Dr. Jie Fu is an Associate Professor with the Department of Electrical and Computer Engineering at the University of Florida, Gainesville, FL, USA. She received the M.Sc. degree in Electrical Engineering and Automaton from Beijing Institute of Technology, Beijing, China, in 2009, and the Ph.D. degree in Mechanical Engineering from the University of Delaware, Newark, DE, USA, in 2013. From 2013 to 2015, she was a Postdoctoral Scholar with the University of Pennsylvania. From 2016-2021, she was an Assistant Professor with the Department of Robotics Engineering, with an affiliation in Dept. of ECE, at Worcester Polytechnic Institute, Worcester, MA. In 2021, she joined the Department of Electrical and Computer Engineering at the University of Florida as an assistant professor. Fu’s research focuses on developing control theory and planning algorithms for constructing secured (semi-)autonomous systems with high-level logic reasoning and adaptive decision-making capabilities.  Dr. Fu has also received several early career awards, including the AFOSR Young Investigator Award and the DARPA Young Faculty Award in 2021, and the NSF CAREER Award in 2022. She has received funding for her research projects from ARO, NSF, DARPA, and AFOSR.


News: 

  • Oct 2025: Our paper “Defensive Deception Against Subspace-Based AoA Localization Under Jamming Attacks” has been accepted and presented at IEEE MILCOM 2025. This is a collaborative research with Dr. Mingyue Ji (ECE, UF), Dr. Ahmed Hemida (ARL), and Dr. Charles Kamhoua (ARL).

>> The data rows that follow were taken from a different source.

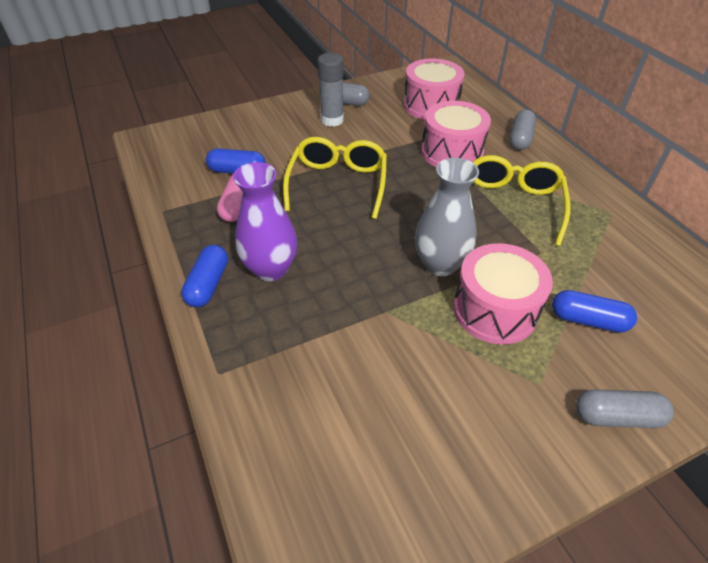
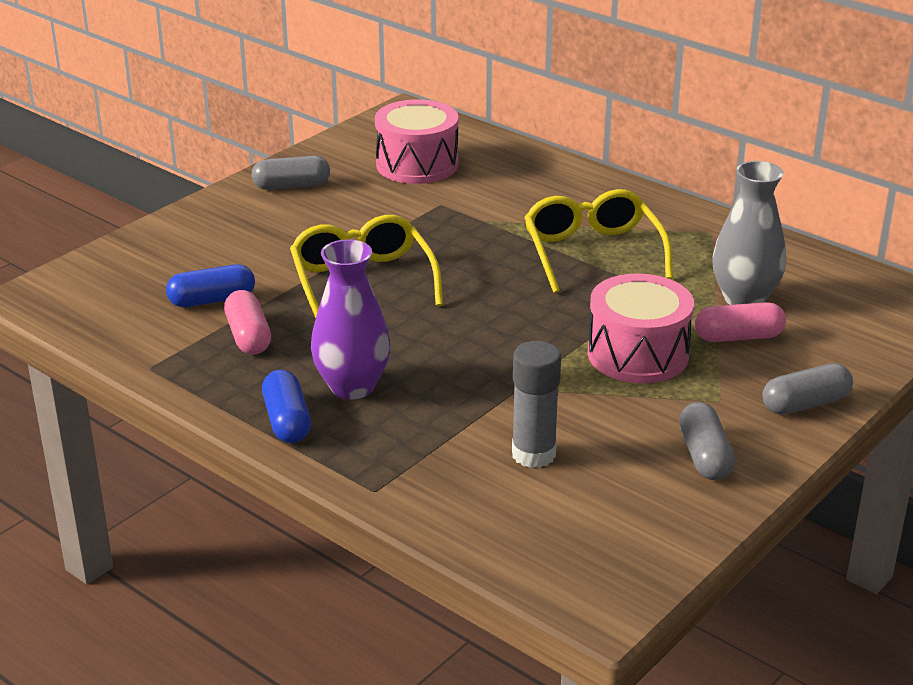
camera: 25 degrees left, 15 degrees down
(332, 120) = (293, 211): grey glue stick -> grey glue stick (533, 454)
(440, 264) = (550, 330): grey vase -> grey vase (744, 299)
(452, 152) = (484, 213): pink drum -> none
(520, 138) = (559, 179): grey capsule -> grey capsule (704, 456)
(588, 320) = (738, 337): blue capsule -> pink capsule

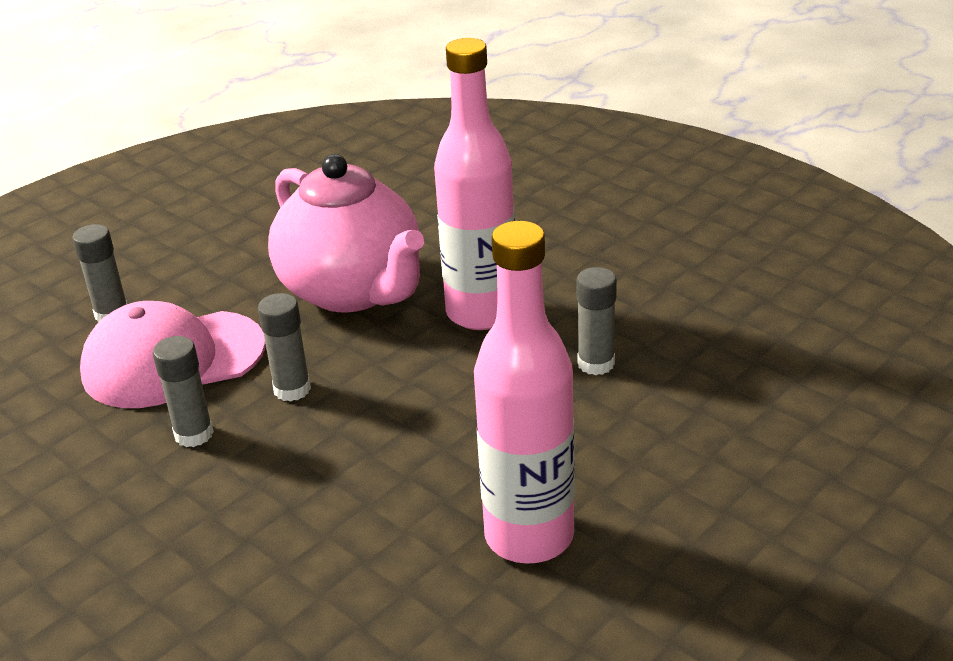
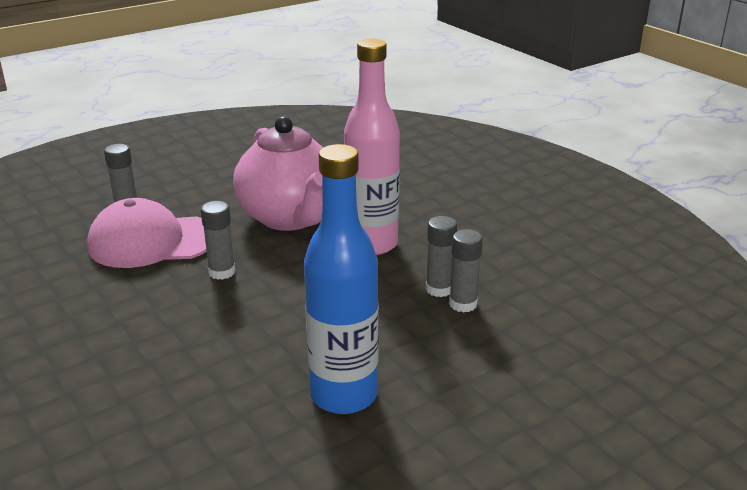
camera: 10 degrees right, 5 degrees down
(194, 434) = (144, 289): grey glue stick -> grey glue stick (463, 304)
(529, 536) = (344, 395): pink bottle -> blue bottle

  • Jul 2025: Dr. Jie Fu has been promoted to Associate Professor with tenure, effective August 16, 2025.
  • Mar 2025: Dr. Jie Fu (PI), Prof. Warren Dixon (Co-PI), and Dr. Mengran Xue (Co-PI, RTX BBN) have been awarded a $1,346,542 research grant from the U.S. Army Research Laboratory for their project titled: “Strategic Planning in Hierarchical Games: Achieving Rapid Dominance in the Uncertain World of Conflict (Shadow)”. We are excited to continue the collaboration with ARL on this TBAM CYCLE 2.
  • Mar 2025: Our paper “Adaptive Incentive Design for Markov Decision Processes with Unknown Rewards” has been accepted to Transactions on Machine Learning Research. Congratulations to my Ph.D. student Haoxiang Liu for leading this work in collaboration with Dr. Shuo Han and others. This paper proposes an adaptive mechanism for incentive design in MDPs with unknown rewards, building toward more robust decision-making under uncertainty.

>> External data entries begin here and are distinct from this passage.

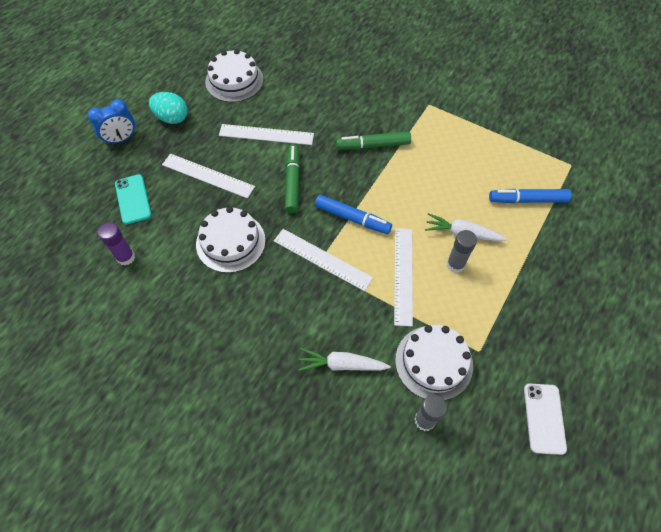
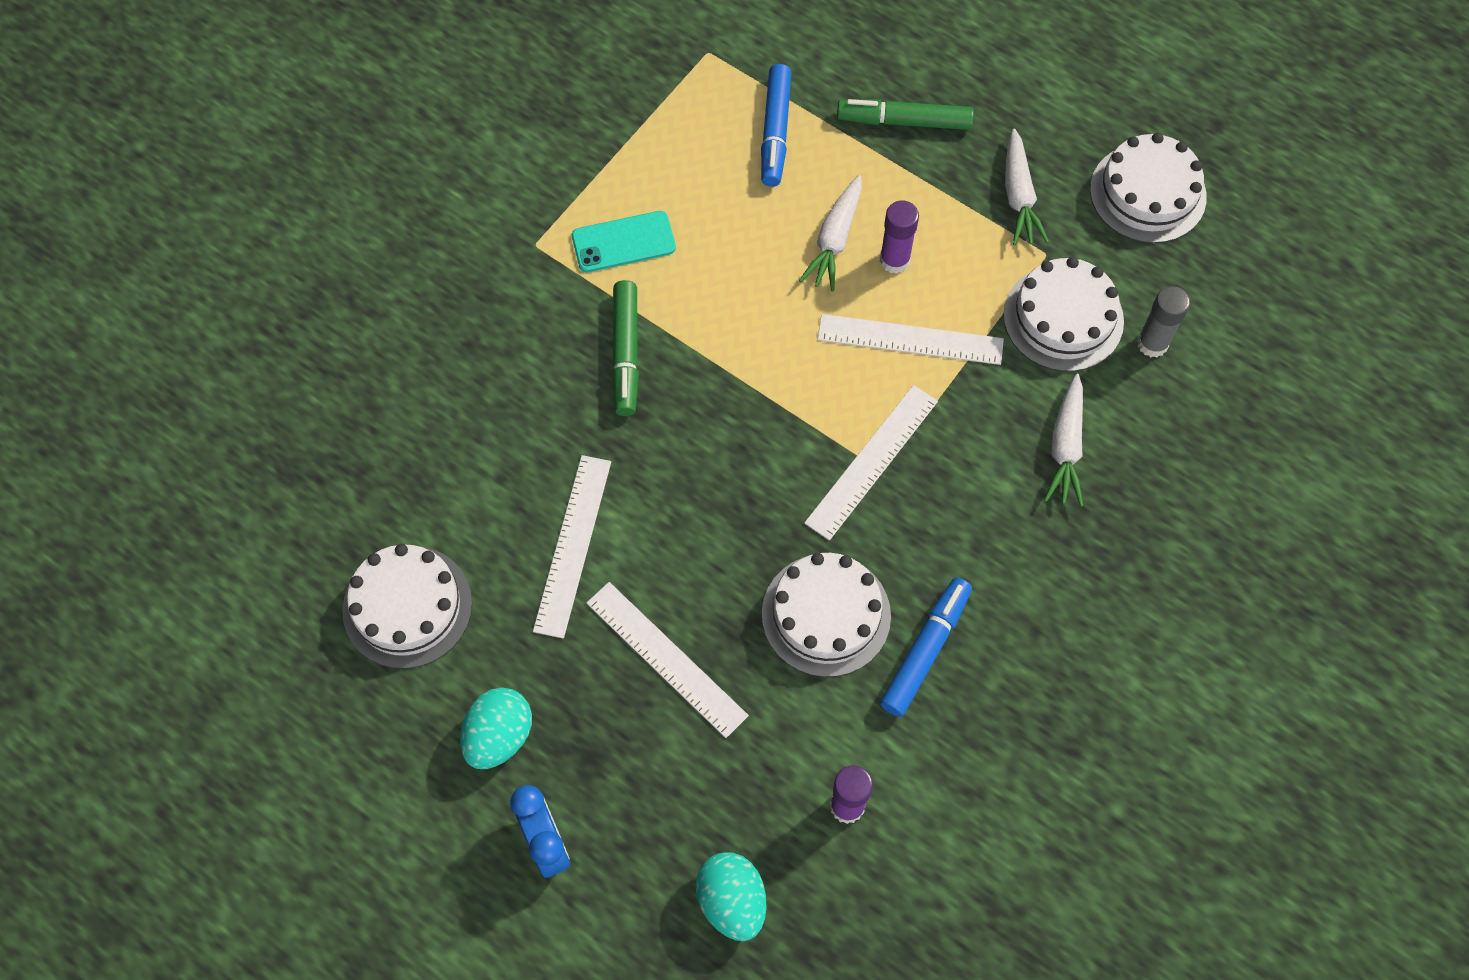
camera: 85 degrees left, 5 degrees up
(84, 211) = (732, 901): none -> turquoise egg
(133, 199) = (711, 803): turquoise phone -> turquoise phone (623, 242)
(208, 176) = (666, 658): white ruler -> white ruler turned 75 degrees counterclockwise
(292, 182) = (699, 501): green marker -> green marker (904, 121)
(352, 218) = (790, 405): blue marker -> blue marker (925, 650)
(455, 264) = (894, 260): grey glue stick -> purple glue stick
(518, 333) = (1019, 197): none -> white carrot
(544, 418) = (1147, 193): white phone -> white cake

  • Feb 2025: Our paper “Sequential Decision Making in Stochastic Games with Incomplete Preferences over Temporal Objectives” is accepted to AAAI 2025 (AI-Alignment Track). This work, in collaboration with Dr. Abhishek Kulkarni and Dr. Ufuk Topcu from UT Austin, explores new methods for decision-making when agents have uncertain preferences over temporal logic objectives. Looking forward to sharing this at AAAI! 
  • Feb 2025: Excited to share that “Synthesis of Dynamic Masks for Information-Theoretic Opacity in Stochastic Systems” is accepted to ICCPS 2025. This work, led by Sumukha Udupa and Chongyang Shi, proposes a novel method for enforcing opacity using dynamic masks—advancing information-aware security in cyber-physical systems.

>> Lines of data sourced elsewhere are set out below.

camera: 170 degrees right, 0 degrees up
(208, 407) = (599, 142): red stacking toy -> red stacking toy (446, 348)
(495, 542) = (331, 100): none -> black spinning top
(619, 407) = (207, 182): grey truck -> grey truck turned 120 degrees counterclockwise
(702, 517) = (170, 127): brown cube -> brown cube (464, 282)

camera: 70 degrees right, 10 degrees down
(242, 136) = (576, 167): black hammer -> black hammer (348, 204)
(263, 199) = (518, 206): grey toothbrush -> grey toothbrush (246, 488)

  • Feb 2025: Our paper “Learning Nash Equilibrium of Markov Potential Games with a Shared Constraint via Primal-Dual Optimization” is accepted to AAAI 2025. Congrats to Postdoc Dr. Songtao Feng for leading this exciting work on multi-agent reinforcement learning. (Acceptance rate: 32%)
  • Jan 2025: Our paper “Integrating Contact-aware CPG System for Learning-based Soft Snake Robot Locomotion Controllers” is accepted by IEEE Transactions on Robotics. We plan to present this at the upcoming IROS conference by my former Ph.D student, Dr. Xuan Liu! He has contributed several impactful research on bio-inspired learning-based control of soft robotic systems.  A preprint is available. This work builds on the previous T-RO paper on contact-free locomotion and RL for soft snake robot.